AI that routes and transforms
Send text — watch it get routed and transformed
- 1 Go to Downloads (curriculum.32dots.de/share) and download 'Session 4 — AI that routes and transforms'.
- 2 In n8n: ⋯ → Import from file. Open the chat panel.
- 3 Type: 'Summarize this: The gut microbiome plays a crucial role in immune system regulation through multiple mechanisms including...' (paste any abstract).
- 4 Note the response format: 3-5 sentences.
- 5 Now type: 'Extract key facts from: [same text]'.
- 6 Note the response format: numbered list.
- 7 Try with 'bullet points' or 'list' in your message — these also trigger the extract route.
You see two clearly different response formats from the same underlying text, triggered by keywords in your message.
Routing with Code node and IF node
Use deterministic code for routing decisions. If you let an AI decide the route, you lose predictability — models change, prompts drift, and users get inconsistent results. Keyword detection in a Code node never has an off day.
- ?What happens if someone types 'extract a summary'? Which branch fires? Why?
- ?Why does each branch have its own Memory node? What would break if they shared one?
- ?How would you add a third branch: 'translate this to German'?
Add a third route
Add a 'translate' route: if the message contains 'translate' or 'auf Deutsch', route to a third AI agent that translates the text to German.
- 1 In the Router Code node, add a new condition: if lower.includes('translate') or lower.includes('auf deutsch'), set route = 'translate'.
- 2 The IF node only handles summarize/extract. Change it: true = summarize, false continues to a second IF node that checks route === 'extract'. False from that = translate.
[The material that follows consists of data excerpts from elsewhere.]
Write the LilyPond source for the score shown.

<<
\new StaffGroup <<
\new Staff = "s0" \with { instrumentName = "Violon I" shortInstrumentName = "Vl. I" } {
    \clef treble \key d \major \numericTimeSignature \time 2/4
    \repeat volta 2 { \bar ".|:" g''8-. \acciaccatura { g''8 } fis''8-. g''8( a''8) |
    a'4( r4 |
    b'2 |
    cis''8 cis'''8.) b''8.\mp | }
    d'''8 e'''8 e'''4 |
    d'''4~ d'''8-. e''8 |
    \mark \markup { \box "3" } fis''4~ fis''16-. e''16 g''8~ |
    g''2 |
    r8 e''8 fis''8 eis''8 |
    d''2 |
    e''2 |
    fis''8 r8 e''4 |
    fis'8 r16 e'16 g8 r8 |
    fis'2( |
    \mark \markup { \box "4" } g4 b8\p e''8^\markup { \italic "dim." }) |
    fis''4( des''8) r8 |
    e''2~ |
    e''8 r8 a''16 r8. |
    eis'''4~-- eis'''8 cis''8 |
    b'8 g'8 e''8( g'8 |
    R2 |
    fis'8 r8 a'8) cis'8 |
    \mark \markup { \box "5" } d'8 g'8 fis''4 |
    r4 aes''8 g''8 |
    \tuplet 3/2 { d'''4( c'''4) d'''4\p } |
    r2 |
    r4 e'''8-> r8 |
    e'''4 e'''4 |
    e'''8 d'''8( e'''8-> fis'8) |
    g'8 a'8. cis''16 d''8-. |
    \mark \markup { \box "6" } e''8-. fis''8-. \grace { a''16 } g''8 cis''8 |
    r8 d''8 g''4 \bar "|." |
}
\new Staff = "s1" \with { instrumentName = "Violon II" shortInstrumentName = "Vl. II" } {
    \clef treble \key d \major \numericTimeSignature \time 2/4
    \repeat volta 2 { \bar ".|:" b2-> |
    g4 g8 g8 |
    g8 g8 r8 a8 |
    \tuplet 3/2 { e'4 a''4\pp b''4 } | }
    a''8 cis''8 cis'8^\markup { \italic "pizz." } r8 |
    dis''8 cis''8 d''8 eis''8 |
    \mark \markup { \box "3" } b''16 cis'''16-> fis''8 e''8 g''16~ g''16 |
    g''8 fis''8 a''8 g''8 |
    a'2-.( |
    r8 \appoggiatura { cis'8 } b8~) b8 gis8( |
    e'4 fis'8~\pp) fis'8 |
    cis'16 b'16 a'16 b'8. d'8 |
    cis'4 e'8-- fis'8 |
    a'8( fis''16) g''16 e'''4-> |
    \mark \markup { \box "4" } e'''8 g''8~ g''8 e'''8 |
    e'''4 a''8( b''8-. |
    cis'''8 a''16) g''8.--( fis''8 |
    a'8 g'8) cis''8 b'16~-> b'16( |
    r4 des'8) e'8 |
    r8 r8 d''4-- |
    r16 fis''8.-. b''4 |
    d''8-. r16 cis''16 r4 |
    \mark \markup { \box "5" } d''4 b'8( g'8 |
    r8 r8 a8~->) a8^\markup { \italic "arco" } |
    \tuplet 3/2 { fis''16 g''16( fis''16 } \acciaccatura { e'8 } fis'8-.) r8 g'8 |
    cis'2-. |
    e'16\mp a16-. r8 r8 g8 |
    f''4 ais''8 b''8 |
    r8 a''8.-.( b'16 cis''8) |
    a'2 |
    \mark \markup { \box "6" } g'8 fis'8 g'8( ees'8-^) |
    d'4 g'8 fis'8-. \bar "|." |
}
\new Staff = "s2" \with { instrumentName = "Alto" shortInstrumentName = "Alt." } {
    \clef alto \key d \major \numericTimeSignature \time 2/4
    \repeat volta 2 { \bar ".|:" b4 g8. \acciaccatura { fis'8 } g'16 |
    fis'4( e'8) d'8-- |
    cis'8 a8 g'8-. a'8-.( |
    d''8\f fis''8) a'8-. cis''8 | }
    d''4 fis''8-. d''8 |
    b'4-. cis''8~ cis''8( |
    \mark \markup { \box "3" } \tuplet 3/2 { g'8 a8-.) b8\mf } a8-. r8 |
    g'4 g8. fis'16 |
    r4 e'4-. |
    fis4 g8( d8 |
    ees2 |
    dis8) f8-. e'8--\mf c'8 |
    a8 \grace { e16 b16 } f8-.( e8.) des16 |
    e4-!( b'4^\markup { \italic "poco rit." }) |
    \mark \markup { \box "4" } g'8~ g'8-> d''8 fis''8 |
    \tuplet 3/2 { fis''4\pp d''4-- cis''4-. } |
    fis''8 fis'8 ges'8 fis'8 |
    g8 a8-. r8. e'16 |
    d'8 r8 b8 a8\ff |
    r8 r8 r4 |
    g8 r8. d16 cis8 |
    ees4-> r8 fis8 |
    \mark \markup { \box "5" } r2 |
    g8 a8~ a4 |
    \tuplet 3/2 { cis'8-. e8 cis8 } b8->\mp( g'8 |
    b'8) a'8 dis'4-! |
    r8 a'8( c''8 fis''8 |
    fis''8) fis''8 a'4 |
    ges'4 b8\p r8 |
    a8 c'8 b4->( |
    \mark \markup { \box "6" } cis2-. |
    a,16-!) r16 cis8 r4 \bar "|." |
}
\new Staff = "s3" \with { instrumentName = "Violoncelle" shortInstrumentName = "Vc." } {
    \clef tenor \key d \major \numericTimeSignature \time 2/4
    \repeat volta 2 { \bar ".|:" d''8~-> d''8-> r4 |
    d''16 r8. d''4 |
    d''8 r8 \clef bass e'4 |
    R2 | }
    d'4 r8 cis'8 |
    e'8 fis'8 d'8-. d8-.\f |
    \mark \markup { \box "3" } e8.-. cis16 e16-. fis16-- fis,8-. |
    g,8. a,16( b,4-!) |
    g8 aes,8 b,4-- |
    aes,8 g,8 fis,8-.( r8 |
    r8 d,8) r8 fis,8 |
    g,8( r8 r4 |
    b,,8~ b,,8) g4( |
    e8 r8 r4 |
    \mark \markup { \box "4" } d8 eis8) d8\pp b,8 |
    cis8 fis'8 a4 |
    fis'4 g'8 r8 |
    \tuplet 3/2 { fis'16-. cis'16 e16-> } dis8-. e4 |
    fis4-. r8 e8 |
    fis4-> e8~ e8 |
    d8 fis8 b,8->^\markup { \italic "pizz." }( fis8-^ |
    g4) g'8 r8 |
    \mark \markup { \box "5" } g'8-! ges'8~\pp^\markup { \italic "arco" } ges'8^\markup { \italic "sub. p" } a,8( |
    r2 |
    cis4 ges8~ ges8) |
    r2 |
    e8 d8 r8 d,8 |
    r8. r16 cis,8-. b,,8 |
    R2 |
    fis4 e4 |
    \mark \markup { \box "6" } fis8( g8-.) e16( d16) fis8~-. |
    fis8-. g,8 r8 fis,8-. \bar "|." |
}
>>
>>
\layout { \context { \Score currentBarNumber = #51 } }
- 3 Add a Build Translate Prompt node: 'Translate the following text to German: ' + userMessage.
- 4 Add an AI Translate agent with its own Groq and Memory nodes.
- 5 Test all three routes with the same input text.
Export the extended workflow JSON and share with a screenshot showing three different outputs from the same input text on three different routes.
✎Keyword routing is brittle — 'please give me a summary in bullet form' would route to extract (because of 'bullet'). How would you make this more robust without introducing an AI classifier?